The Nepomuk world uses some jargon which may be slightly intimidating to new comers. This page attempts to list down the commonly used Nepomuk development terms, and what they mean.

Nepomuk

Nepomuk is actually an abbreviation for a very long and obtuse name. That however, does not really matter.

Nepomuk is the underlying semantic technology that is used by KDE. It provides an API for software developers, and provides all the glue to index all of the file metadata. Whenever anyone is talking about using "semantic" technologies in KDE, they generally mean Nepomuk.

It is the top most component of the entire Semantic Stack.

Soprano

Soprano is a Qt abstraction over databases. It provides a friendly Qt-based API for accessing different RDF stores. It currently supports 3 database backends - Sesame, Redland and Virtuoso. The KDE Semantic Stack only works with Virtuoso. Soprano also provides additional features such as serializing, parsing rdf data, and a client server architecture that is heavily used in Nepomuk.

Virtuoso

Virtuoso is the only supported RDF database in KDE. It's a very powerful database that powers massive projects such as dbpedia. It is currently controlled by OpenLink, and is available under commercial and an open source license.

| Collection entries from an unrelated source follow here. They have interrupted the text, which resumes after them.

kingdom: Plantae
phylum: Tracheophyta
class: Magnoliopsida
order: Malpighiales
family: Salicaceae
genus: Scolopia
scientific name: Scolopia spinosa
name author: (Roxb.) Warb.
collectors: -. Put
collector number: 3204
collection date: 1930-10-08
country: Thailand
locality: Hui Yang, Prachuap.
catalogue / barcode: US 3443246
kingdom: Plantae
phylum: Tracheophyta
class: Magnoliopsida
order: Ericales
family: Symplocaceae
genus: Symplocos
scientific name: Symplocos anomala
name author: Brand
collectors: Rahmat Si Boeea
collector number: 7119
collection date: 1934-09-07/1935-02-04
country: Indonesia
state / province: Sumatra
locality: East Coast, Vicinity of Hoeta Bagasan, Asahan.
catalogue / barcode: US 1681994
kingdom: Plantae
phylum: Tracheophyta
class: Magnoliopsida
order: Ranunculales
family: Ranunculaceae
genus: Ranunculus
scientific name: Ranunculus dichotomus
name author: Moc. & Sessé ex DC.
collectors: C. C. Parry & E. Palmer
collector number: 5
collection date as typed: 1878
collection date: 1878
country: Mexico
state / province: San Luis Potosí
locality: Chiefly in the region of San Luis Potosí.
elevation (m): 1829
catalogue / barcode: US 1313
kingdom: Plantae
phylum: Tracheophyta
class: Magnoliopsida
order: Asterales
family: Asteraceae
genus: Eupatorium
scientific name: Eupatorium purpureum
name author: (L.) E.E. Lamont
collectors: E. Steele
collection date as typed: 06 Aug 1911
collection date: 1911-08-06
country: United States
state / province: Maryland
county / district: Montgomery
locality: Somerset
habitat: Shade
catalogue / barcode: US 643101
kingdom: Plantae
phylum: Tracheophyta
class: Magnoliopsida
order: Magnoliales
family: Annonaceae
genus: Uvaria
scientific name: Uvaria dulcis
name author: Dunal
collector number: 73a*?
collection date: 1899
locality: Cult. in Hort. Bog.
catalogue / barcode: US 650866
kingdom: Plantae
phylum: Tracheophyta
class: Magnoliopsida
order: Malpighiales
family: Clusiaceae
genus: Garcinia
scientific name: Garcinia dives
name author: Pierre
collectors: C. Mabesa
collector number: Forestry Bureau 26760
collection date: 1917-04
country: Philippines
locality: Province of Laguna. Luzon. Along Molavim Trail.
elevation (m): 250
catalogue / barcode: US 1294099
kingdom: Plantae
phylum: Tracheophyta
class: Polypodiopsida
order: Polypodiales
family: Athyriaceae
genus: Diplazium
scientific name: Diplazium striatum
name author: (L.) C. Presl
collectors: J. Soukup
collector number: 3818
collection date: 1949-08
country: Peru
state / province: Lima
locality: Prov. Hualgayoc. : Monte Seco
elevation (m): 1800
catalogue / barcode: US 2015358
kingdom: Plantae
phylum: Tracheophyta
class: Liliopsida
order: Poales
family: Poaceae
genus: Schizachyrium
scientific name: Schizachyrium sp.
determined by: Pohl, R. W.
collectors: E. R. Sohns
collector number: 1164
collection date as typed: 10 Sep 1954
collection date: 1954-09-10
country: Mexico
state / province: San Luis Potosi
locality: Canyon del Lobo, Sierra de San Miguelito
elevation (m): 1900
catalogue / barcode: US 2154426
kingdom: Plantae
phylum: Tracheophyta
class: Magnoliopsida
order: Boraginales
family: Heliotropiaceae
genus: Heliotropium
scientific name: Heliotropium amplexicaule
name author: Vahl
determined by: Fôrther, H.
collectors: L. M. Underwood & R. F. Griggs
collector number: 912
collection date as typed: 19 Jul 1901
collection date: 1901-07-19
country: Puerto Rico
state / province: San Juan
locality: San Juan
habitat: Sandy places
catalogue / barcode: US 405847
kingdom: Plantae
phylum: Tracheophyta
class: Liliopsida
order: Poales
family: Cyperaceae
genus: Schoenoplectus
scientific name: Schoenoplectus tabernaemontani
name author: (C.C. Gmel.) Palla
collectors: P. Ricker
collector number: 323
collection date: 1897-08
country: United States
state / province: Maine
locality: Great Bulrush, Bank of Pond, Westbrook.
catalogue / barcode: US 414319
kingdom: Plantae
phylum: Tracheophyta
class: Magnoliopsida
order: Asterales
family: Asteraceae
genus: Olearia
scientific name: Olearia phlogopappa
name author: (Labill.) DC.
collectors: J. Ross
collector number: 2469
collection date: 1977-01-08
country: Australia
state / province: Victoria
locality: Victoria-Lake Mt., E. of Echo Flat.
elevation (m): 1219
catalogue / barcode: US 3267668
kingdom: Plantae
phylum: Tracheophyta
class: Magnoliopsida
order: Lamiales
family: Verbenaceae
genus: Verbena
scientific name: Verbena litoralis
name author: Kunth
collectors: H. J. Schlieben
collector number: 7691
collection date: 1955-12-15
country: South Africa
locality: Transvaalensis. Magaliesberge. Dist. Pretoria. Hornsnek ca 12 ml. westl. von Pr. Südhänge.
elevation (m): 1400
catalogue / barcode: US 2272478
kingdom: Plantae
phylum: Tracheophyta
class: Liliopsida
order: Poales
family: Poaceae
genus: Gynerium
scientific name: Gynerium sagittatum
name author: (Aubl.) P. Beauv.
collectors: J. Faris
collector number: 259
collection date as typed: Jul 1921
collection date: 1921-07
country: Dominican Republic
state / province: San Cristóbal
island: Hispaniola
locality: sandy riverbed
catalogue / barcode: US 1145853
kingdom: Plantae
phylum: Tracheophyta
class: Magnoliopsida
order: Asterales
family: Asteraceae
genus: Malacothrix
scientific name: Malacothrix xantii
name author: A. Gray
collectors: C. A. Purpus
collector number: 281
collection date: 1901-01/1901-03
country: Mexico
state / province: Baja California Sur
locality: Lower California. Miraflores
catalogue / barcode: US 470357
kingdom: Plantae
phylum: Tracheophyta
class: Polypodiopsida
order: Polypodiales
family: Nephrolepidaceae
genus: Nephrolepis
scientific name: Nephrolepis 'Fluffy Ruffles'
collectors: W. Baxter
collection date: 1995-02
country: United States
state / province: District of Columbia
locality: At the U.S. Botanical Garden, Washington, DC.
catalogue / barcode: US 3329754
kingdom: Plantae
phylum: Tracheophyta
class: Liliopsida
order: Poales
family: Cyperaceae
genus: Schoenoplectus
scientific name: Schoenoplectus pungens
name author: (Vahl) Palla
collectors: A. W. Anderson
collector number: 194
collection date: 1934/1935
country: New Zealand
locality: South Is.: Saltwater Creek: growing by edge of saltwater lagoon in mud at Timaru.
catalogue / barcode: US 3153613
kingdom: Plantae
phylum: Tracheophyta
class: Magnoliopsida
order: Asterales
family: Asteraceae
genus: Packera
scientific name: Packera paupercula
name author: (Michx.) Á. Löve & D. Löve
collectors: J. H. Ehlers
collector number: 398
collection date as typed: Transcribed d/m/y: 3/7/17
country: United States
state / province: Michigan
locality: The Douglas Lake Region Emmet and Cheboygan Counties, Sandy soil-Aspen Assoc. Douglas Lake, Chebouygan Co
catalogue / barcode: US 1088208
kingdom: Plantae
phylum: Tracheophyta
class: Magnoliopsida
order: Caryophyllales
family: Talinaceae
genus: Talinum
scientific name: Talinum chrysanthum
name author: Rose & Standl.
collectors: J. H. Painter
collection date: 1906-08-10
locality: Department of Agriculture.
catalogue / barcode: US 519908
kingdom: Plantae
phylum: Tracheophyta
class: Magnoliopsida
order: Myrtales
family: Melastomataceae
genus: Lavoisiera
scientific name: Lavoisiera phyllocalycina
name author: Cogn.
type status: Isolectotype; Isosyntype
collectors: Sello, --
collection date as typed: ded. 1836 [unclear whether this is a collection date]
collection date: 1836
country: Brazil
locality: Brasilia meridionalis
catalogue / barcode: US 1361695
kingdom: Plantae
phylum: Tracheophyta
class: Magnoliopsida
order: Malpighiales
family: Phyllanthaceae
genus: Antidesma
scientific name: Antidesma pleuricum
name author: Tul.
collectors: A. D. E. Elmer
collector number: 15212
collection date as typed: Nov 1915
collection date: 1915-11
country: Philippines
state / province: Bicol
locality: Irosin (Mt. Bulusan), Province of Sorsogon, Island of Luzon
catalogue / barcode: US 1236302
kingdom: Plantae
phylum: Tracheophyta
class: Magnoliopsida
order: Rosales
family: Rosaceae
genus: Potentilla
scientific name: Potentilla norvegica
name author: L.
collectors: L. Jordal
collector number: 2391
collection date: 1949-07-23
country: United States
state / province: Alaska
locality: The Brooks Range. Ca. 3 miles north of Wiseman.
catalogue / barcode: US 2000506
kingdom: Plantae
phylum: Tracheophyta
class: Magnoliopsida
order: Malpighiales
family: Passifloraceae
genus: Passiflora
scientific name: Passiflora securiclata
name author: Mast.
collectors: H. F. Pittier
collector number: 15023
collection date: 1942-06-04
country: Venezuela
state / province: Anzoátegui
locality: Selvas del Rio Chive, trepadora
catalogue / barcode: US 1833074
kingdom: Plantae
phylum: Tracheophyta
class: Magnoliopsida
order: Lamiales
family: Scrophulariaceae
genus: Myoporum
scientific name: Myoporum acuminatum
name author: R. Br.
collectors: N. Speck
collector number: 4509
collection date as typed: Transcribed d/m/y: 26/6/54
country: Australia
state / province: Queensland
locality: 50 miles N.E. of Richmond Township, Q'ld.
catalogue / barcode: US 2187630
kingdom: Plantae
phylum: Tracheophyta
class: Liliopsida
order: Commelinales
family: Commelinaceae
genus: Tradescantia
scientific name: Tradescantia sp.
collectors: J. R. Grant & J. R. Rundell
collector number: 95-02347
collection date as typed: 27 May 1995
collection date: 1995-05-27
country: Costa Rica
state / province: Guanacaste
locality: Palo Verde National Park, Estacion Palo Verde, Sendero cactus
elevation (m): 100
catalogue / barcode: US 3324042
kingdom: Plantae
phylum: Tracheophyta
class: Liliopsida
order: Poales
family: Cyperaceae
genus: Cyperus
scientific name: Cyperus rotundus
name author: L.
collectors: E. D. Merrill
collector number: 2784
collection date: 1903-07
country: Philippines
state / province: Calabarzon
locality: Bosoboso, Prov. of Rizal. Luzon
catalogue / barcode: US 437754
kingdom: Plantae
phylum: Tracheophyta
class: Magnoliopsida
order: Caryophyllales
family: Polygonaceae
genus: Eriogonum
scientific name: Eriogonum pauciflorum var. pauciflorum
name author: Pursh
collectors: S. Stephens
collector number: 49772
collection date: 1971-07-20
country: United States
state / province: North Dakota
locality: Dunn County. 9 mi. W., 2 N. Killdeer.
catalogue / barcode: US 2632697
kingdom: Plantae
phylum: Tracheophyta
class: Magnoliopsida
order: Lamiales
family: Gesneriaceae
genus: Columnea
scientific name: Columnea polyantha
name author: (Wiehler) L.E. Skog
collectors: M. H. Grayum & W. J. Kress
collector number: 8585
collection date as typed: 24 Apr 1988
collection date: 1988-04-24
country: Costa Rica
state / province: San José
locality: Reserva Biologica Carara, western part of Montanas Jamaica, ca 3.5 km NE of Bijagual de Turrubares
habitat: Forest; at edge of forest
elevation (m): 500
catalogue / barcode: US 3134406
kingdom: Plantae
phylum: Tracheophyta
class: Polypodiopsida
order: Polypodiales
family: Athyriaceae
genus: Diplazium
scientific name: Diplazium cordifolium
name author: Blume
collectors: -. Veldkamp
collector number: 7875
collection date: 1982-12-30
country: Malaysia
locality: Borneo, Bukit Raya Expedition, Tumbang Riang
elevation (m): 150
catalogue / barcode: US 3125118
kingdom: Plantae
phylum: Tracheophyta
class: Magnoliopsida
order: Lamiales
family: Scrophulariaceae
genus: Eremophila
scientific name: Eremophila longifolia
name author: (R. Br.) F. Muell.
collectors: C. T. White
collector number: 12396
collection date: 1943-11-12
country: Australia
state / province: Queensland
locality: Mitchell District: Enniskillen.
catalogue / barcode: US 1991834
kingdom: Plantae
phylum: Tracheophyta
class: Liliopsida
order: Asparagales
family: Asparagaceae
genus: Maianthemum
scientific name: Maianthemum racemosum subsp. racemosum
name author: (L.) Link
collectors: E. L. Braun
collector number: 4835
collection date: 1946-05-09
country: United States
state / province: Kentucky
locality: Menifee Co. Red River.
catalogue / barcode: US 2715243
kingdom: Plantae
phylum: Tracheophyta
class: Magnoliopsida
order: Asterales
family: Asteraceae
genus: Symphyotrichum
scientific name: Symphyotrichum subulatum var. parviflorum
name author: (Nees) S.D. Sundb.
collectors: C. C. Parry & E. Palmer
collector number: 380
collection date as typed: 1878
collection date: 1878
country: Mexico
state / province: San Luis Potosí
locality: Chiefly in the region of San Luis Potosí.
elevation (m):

Internally, virtuoso may be looked at as a relational database, with some added RDF features.

Strigi

The Strigi project is divided into 5 sub-projects, and can be used for a full file indexing framework. However, KDE only uses some parts of it. Nepomuk uses the libstreams and libstream analyzer to pass it the filecontents. In returns it gives metadata about the file, which Nepomuk reads and then pushes into virtuoso.

Nepomuk Components

Nepomuk has been split into a number of component for stability reasons. Many of these components communicate with each other, using a combination of dbus and local sockets.

Nepomuk Server

The Nepomuk server is the central process that is responsible for spawning and controlling all other nepomuk processes. In reality it is not a server since none the Nepomuk components actual connect to it, or try to communicate with it.

On starting up, it checks if Nepomuk is enabled, and accordingly, either kills itself, or starts spawning the other nepomuk processes. All other nepomuk processes go by the name of 'nepomukservicestub'.

Nepomuk Service Stub

The nepomukservicestub is a generic process that is used to run any of the Nepomuk services. It reads the nepomuk service name as an argument, and loads the plugin for that service.

$ nepomukservicestub "nepomukfileindexer"
$ nepomukservicestub "nepomukwatch"

Nepomuk Storage Service

The Storage Service is the central nepomuk service, on which all other services depend. This service is responsible for launching virtuoso, monitoring the ontologies. Recently the Nepomuk Query Service was merged into the storage service for performance reasons. So, now the storage service is also responsible for running queries.

The Storage service also acts as a hard dependency for all other services. These services communicate with the storage service either via dbus or via a local socket.

Relevant Code: nepomuk-core/services/storage

Nepomuk File Watch Service

The File Watch service is responsible for hooking up to the kernel and listening for file move, deletion, and creation events. On receiving any of these events, it updates the metadata present in virtuoso. It is also responsible for calling the file indexer service to index new files.

Nepomuk File Indexing Service

The File Indexing service is responsible for indexing all the files. It relies on a helper process called 'nepomukindexer' which actually performs the indexing and pushing to Nepomuk. This service merely schedules and the indexing, and decides which files should be indexed.

Ontologies

Relational databases have database schemas which are fixed. RDF databases instead use ontologies which are less static. They define how the data should be stored in the database.